Thursday, April 19, 2007

Evolving from game to world

The recent discussion about tradeskills revealed that there is a part of the MMORPG player base who consider the fighting of monsters to be the only important part of any massively multiplayer online role-playing game. Other activities, like crafting, decorating your house (if your game even has that), or hanging out in taverns to chat, are seen as waste of time, or money-sinks. Their worth is only defined in terms of how they advance your adventuring career, like crafting giving you access to potions needed for raiding. In that model you only need player housing to store your gear, crafting only to make you weapons, armor, and consumables for fighting, and visits to cities only for the necessary trips to your trainer or the auction house. But this model wastes a lot of the potential of online worlds. It turns them into single-purpose, nearly linear, simple games of character advancement. That certainly works for many people, but isn't necessarily the most attractive model for everybody. And by being so linear, this model also has serious problems of longevity.

Now experience has shown that virtual worlds without any sort of game aren't that popular. Second Life has a lot of hype, but very few paying customers. Even A Tale in the Desert, which has game parts, but no monster killing, only has a very small player base. To appeal to a mass market, the classical monster-killing, -looting, and character advancing has to be part of any successful game.

But that doesn't mean that the game couldn't have alternative occupations and advancements. There was a lot of buzz around Vanguard offering alternative careers in either adventuring, crafting, or diplomacy. Too bad the execution and balancing of that was flawed. And the balancing of the crafting system in LotRO isn't looking promising either, although at the base there are a lot of good ideas.

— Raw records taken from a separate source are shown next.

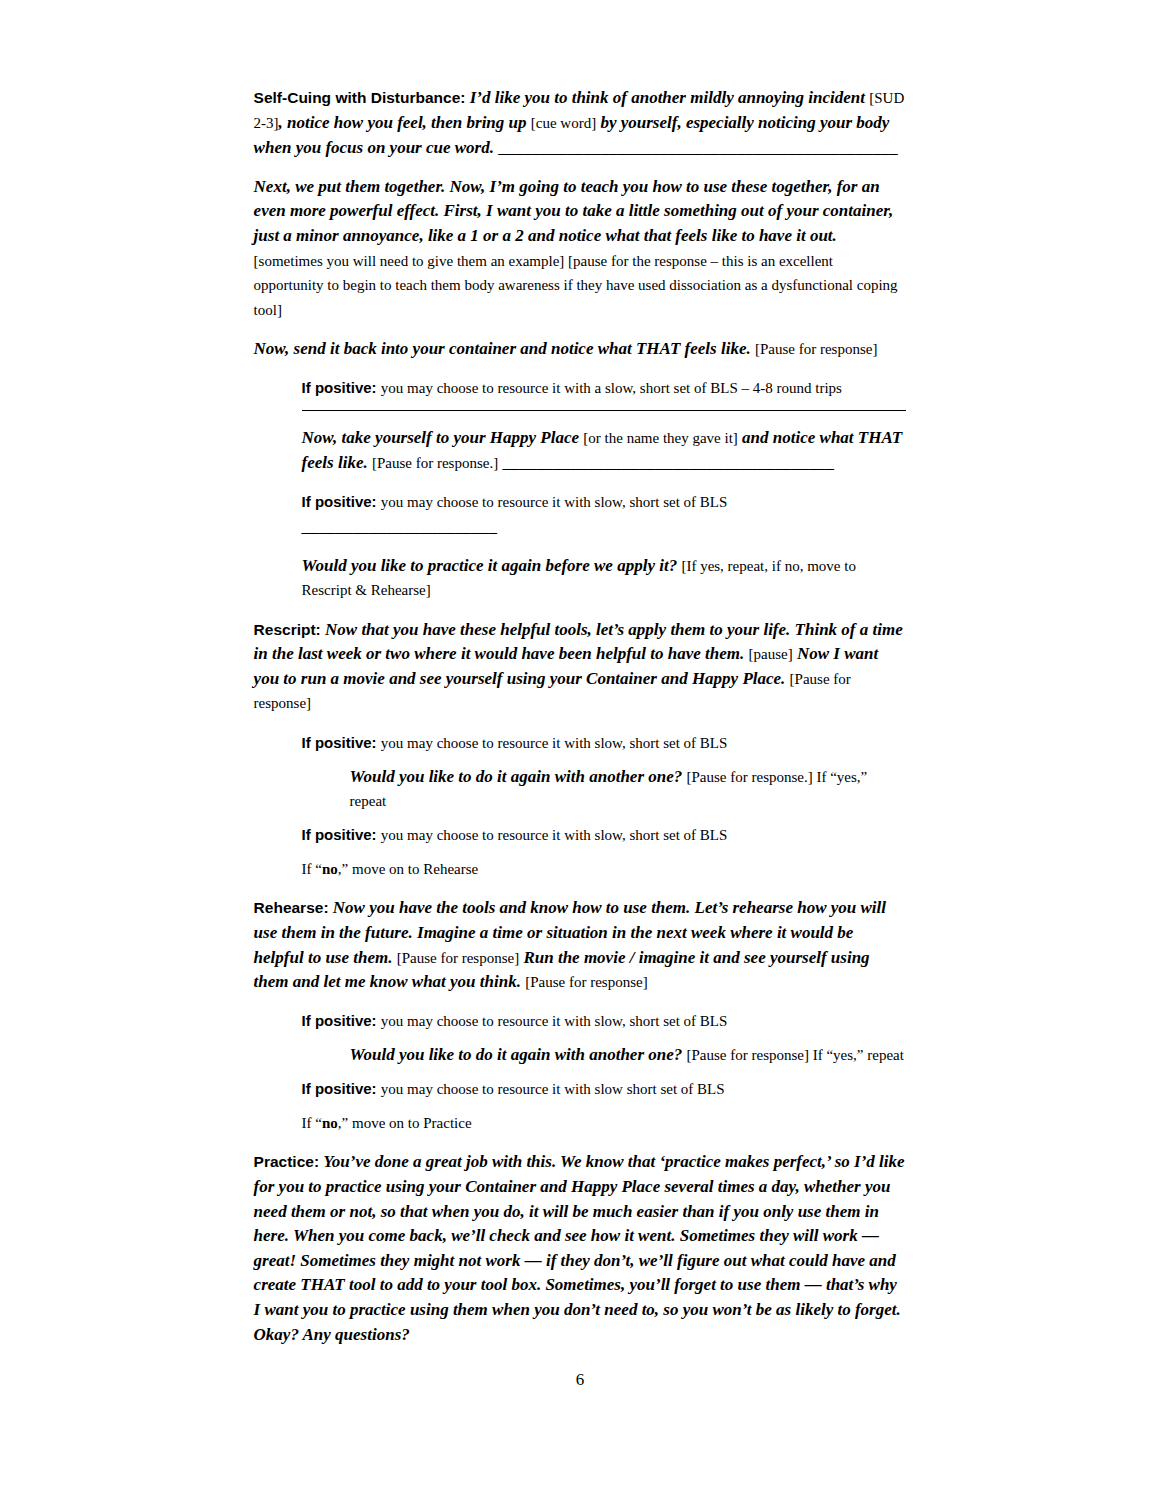Self-Cuing with Disturbance: I’d like you to think of another mildly annoying incident [SUD 2-3], notice how you feel, then bring up [cue word] by yourself, especially noticing your body when you focus on your cue word. _______________________________________________
Next, we put them together. Now, I’m going to teach you how to use these together, for an even more powerful effect. First, I want you to take a little something out of your container, just a minor annoyance, like a 1 or a 2 and notice what that feels like to have it out. [sometimes you will need to give them an example] [pause for the response – this is an excellent opportunity to begin to teach them body awareness if they have used dissociation as a dysfunctional coping tool]
Now, send it back into your container and notice what THAT feels like. [Pause for response]
If positive: you may choose to resource it with a slow, short set of BLS – 4-8 round trips
Now, take yourself to your Happy Place [or the name they gave it] and notice what THAT feels like. [Pause for response.] _______________________________________
If positive: you may choose to resource it with slow, short set of BLS _______________________
Would you like to practice it again before we apply it? [If yes, repeat, if no, move to Rescript & Rehearse]
Rescript: Now that you have these helpful tools, let’s apply them to your life. Think of a time in the last week or two where it would have been helpful to have them. [pause] Now I want you to run a movie and see yourself using your Container and Happy Place. [Pause for response]
If positive: you may choose to resource it with slow, short set of BLS
Would you like to do it again with another one? [Pause for response.] If “yes,” repeat
If positive: you may choose to resource it with slow, short set of BLS
If “no,” move on to Rehearse
Rehearse: Now you have the tools and know how to use them. Let’s rehearse how you will use them in the future. Imagine a time or situation in the next week where it would be helpful to use them. [Pause for response] Run the movie / imagine it and see yourself using them and let me know what you think. [Pause for response]
If positive: you may choose to resource it with slow, short set of BLS
Would you like to do it again with another one? [Pause for response] If “yes,” repeat
If positive: you may choose to resource it with slow short set of BLS
If “no,” move on to Practice
Practice: You’ve done a great job with this. We know that ‘practice makes perfect,’ so I’d like for you to practice using your Container and Happy Place several times a day, whether you need them or not, so that when you do, it will be much easier than if you only use them in here. When you come back, we’ll check and see how it went. Sometimes they will work — great! Sometimes they might not work — if they don’t, we’ll figure out what could have and create THAT tool to add to your tool box. Sometimes, you’ll forget to use them — that’s why I want you to practice using them when you don’t need to, so you won’t be as likely to forget. Okay? Any questions?
6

What a future MMORPG needs to offer is different ways to spend your time, beyond fighting either monsters or other players. If any game manages to create alternatives that are executed as well as fighting monsters is working in World of Warcraft, that game could well become the "WoW killer" people have been waiting for. A virtual world in which you could besides adventuring also spend time to decorate your house, to go shopping, to dress in clothes you buy for looks instead of stats, and where you could have jobs other than monster-slayer, has the potential to attract a much larger player-base. Only 16% of WoW-players are female, for example. Only 13% of male WoW players are over 35 years old. Killing stuff will always be highly attractive to young, male players, but game companies would be stupid to limit themselves to just this one target demographic.

But to be attractive to other types of players, the alternative occupations in the game must be independant from adventuring. There should be connections between the different systems, but few or no absolute dependencies. It doesn't help that Vanguard has a wonderful system to decorate your house, if the type of player who would like to decorate houses is forever unable to get there, because you first need to kill 1 million monsters to buy the house. To tailor clothes in World of Warcraft you need to increase your player level, and the only thing you can tailor in different colors is shirts. The diplomacy system in Vanguard starts out brilliantly, and then fails to lead you anywhere.

If I am currently playing with the farming tradeskill in Lord of the Rings Online, it isn't just because I can make more money farming than killing monsters. It is because I've killed enough monsters in WoW and other games, and killing them in LotRO isn't so different. But sowing fields, harvesting and processing plants, cross-breeding seeds, and advancing my farming skill, is a completely different and independently viable system. The reason why I'm so angry about the nerf is that it destroys this viability and independance. I'm just not as interested in a farming tradeskill which you only do because you need buffs from cooked food, but which you need to kill monsters to finance. Crafting as just a money sink in MMORPGs just isn't that attractive.

I am dreaming of a game where I could play a crafter who wouldn't be forced to kill monsters, if he didn't want to. A game where I could have my own house, decorated if I wanted to, and run my own proper shop and business from that house, with hired NPC vendors like in UO or SWG. And beyond that lots of other alternative lifestyles could be possible in a fantasy MMORPG. A diplomacy system that is self-sufficient and viable, where you travel between different places to talk with people and do politics. Or a system where you could play a sage, gathering information in libraries about ancient secrets, and the location of treasures. I'm dreaming of a virtual world, a MMORPG that is a collection of games, and not just one monster-killing games with a couple of useless side-quests. With violence in video games being hotly debated and under attack, it would be wise for game developers to try to offer something else than this violence. As long as any other activity in a MMORPG is subsidiary to combat, these games fail to live up to their potential.